The tragedy of losing my mother can’t really be understood, I don’t think, unless you have also lost a parent. There is a certain kind of grief that gnaws at you in the night and drives you forwards with a loss like that. I don’t know if it was my mother speaking to me or perhaps it was something deeper, richer, more spiritual…but I probably first started listening to my heart when she got sick and later when she passed away I heard it more strongly and followed it with a fire and passion.
This first meant that I read every single one of my mother’s books about how to heal from cancer that she had in our house and in the shed. Then, I listened again when it came to my horrible struggles with year 10 maths. Having been out of the system completely for my whole young life, I couldn’t do mathematics. I listened to that voice when I dropped maths completely for distance education in year 11 and 12 so that instead of failing, I had a very average ATAR score which let me get into a very average university and do a Bachelor of Health Science.
I listened to that voice so many times in the year that followed then…I held my own child in my arms and I heard my heart telling me that if I didn’t provide for that child the life I wanted then that future would not exist. So I picked up my books and I started studying for the entrance exam to be a “real doctor”. It required that I do chemistry and physics at a year 12 level. I started by learning grade 3 mathematics, because that’s how far I needed to go back.

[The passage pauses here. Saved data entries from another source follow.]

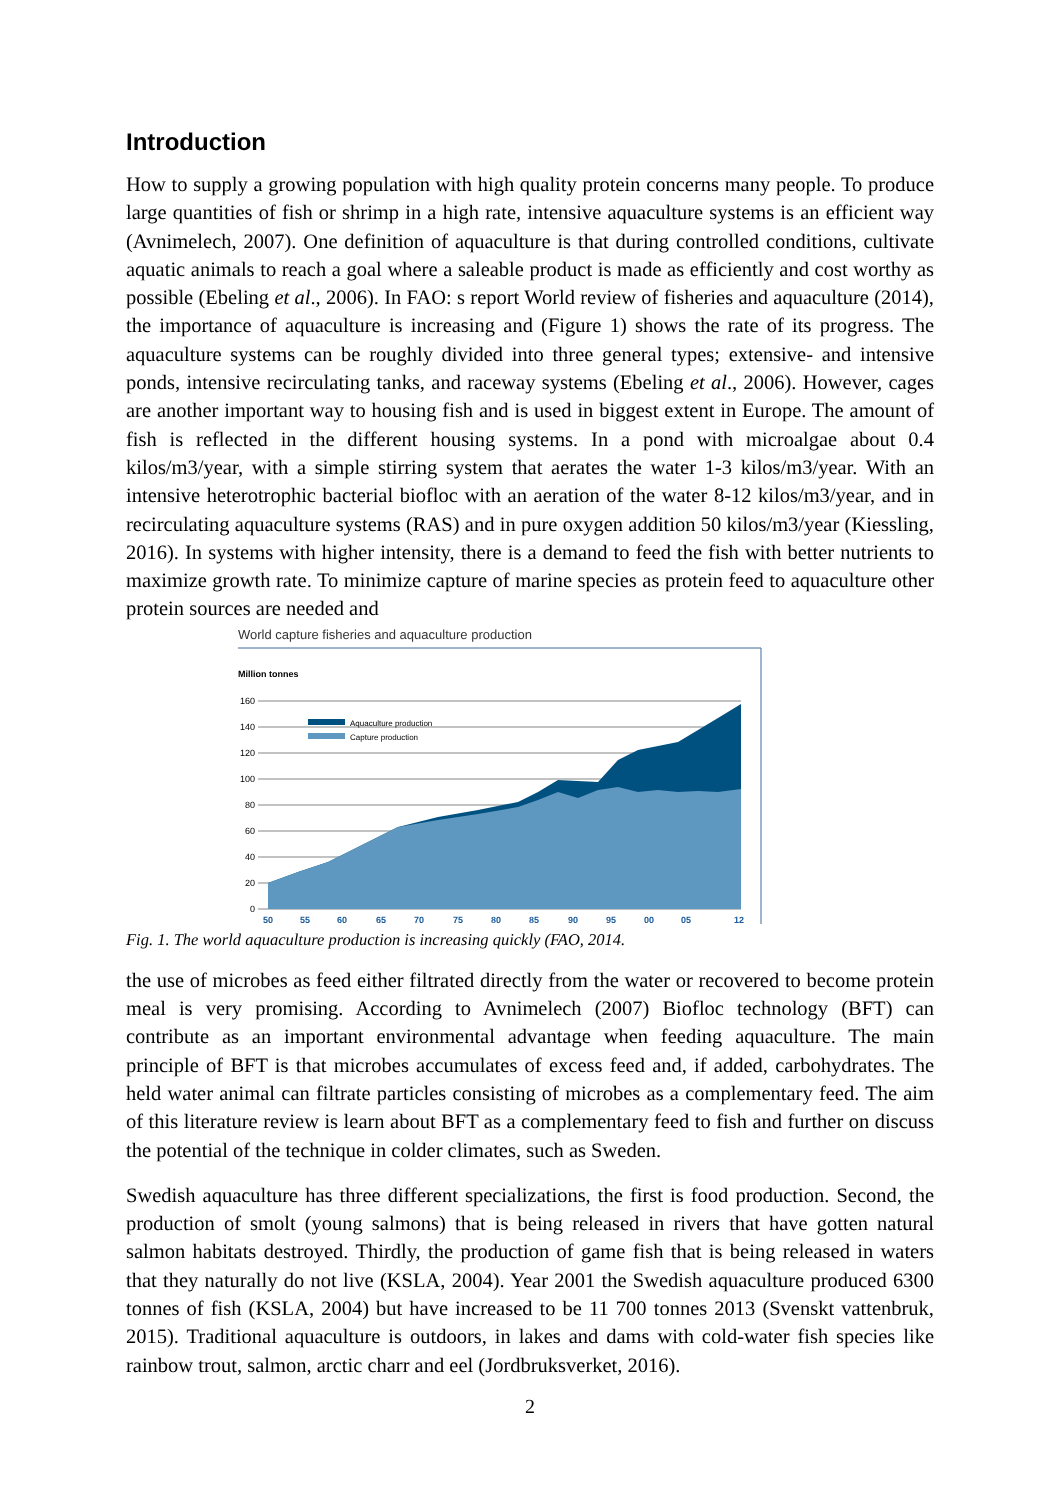Introduction
How to supply a growing population with high quality protein concerns many people. To produce large quantities of fish or shrimp in a high rate, intensive aquaculture systems is an efficient way (Avnimelech, 2007). One definition of aquaculture is that during controlled conditions, cultivate aquatic animals to reach a goal where a saleable product is made as efficiently and cost worthy as possible (Ebeling et al., 2006). In FAO: s report World review of fisheries and aquaculture (2014), the importance of aquaculture is increasing and (Figure 1) shows the rate of its progress. The aquaculture systems can be roughly divided into three general types; extensive- and intensive ponds, intensive recirculating tanks, and raceway systems (Ebeling et al., 2006). However, cages are another important way to housing fish and is used in biggest extent in Europe. The amount of fish is reflected in the different housing systems. In a pond with microalgae about 0.4 kilos/m3/year, with a simple stirring system that aerates the water 1-3 kilos/m3/year. With an intensive heterotrophic bacterial biofloc with an aeration of the water 8-12 kilos/m3/year, and in recirculating aquaculture systems (RAS) and in pure oxygen addition 50 kilos/m3/year (Kiessling, 2016). In systems with higher intensity, there is a demand to feed the fish with better nutrients to maximize growth rate. To minimize capture of marine species as protein feed to aquaculture other protein sources are needed and
World capture fisheries and aquaculture production
Million tonnes
160
140
120
100
80
60
40
20
0
Aquaculture production
Capture production
50
55
60
65
70
75
80
85
90
95
00
05
12
Fig. 1. The world aquaculture production is increasing quickly (FAO, 2014.
the use of microbes as feed either filtrated directly from the water or recovered to become protein meal is very promising. According to Avnimelech (2007) Biofloc technology (BFT) can contribute as an important environmental advantage when feeding aquaculture. The main principle of BFT is that microbes accumulates of excess feed and, if added, carbohydrates. The held water animal can filtrate particles consisting of microbes as a complementary feed. The aim of this literature review is learn about BFT as a complementary feed to fish and further on discuss the potential of the technique in colder climates, such as Sweden.
Swedish aquaculture has three different specializations, the first is food production. Second, the production of smolt (young salmons) that is being released in rivers that have gotten natural salmon habitats destroyed. Thirdly, the production of game fish that is being released in waters that they naturally do not live (KSLA, 2004). Year 2001 the Swedish aquaculture produced 6300 tonnes of fish (KSLA, 2004) but have increased to be 11 700 tonnes 2013 (Svenskt vattenbruk, 2015). Traditional aquaculture is outdoors, in lakes and dams with cold-water fish species like rainbow trout, salmon, arctic charr and eel (Jordbruksverket, 2016).
2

For me, in those moments, I knew true humility. Here I was, a 23-year-old young mother with a baby who hated sleeping and I would put my head down when the baby was having a nap so that I could learn how to do long division. I listened to the voice in my heart every day and maybe had a few arguments with it about my capabilities. But I also trusted and I knew that I was doing the right thing, so whether or not I succeeded I knew had done something worthwhile.
There is so much more to me than all the epithets that have been thrown at me over the last five years. Single mother. Dyke. Temptress. Selfish. Arrogant. Incompetent. These are the words that are used to describe me, and I wear them all as badges of absolute pride. You see, the boxes of poverty, loss, parenting and ignorance that I have broken out of couldn’t hold a candle to listening to my heart.
I walked into a hospital as a real doctor for the first time at the start of this year because I listened to my heart. I hope that you listen to yours too, and I can’t wait to see where your journey takes you.